## GIVEN TEXT
==========

Easy Carrot Cake
Easy Carrot Cake is a really simple cake to make from scratch. It’s moist and flavorful with fresh shredded carrots, crushed pineapple and lots of pecans. Topped off with a simple cream cheese icing. Easy enough for anytime of the year and delicious enough for holiday gatherings.
Even though I have a major sweet tooth, I am not a fancy baker. I love easy desserts that I don’t spend hours baking and decorating but are still are going to taste delicious.
If it’s a layer cake, I’m pretty much out on baking it. Desserts have to be simple like this Lemon Pound Cake or this Strawberry Slab Pie , which is so easy with no pie dough to roll out. I like to bake delicious desserts with very little effort and that’s what I love about this carrot cake.
How to Make an Easy Carrot Cake
I used the mixer but you could totally just stir this cake up by hand.
- Mix flour, sugar, baking soda, salt and cinnamon together in a large mixing bowl.
- Add eggs, vegetable oil, shredded carrots, crushed pineapple (drained) and vanilla. Fold in pecans.
- Pour into a well greased 9 x 13 – inch baking pan.

==========

## DIRECTIONS
**1)** In the carrot cake recipe, what size of pan is the batter poured into?
**2)** Write out the portion of the carrot cake recipe that opens with the words containing "- Mix flour, sugar, baking" and closes with "inch baking pan.".
The entries that follow have no connection to the carrot cake recipe.

## GIVEN INFORMATION
==========

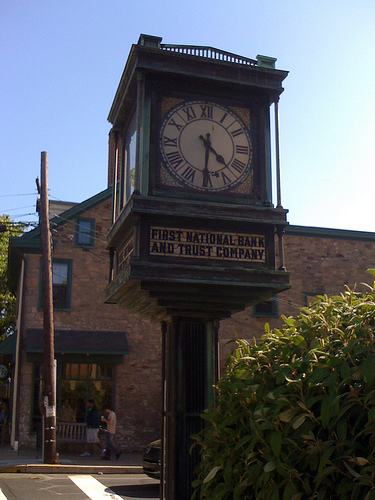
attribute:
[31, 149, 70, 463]
pole — brown, tall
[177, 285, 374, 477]
hedge — green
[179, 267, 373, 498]
bush — green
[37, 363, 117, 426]
window — large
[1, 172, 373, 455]
building — stone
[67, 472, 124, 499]
line — white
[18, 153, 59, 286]
pole — wooden, large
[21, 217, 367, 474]
building — large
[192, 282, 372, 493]
bush — green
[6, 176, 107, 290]
trim — green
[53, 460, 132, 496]
line — white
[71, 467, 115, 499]
stripe — white, wide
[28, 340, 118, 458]
window — large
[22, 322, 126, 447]
window — large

==========

## ANSWERS TO THE EXERCISE
**1)** A well-greased 9 x 13-inch baking pan.

**2)**
- Mix flour, sugar, baking soda, salt and cinnamon together in a large mixing bowl.
- Add eggs, vegetable oil, shredded carrots, crushed pineapple (drained) and vanilla. Fold in pecans.
- Pour into a well greased 9 x 13 – inch baking pan.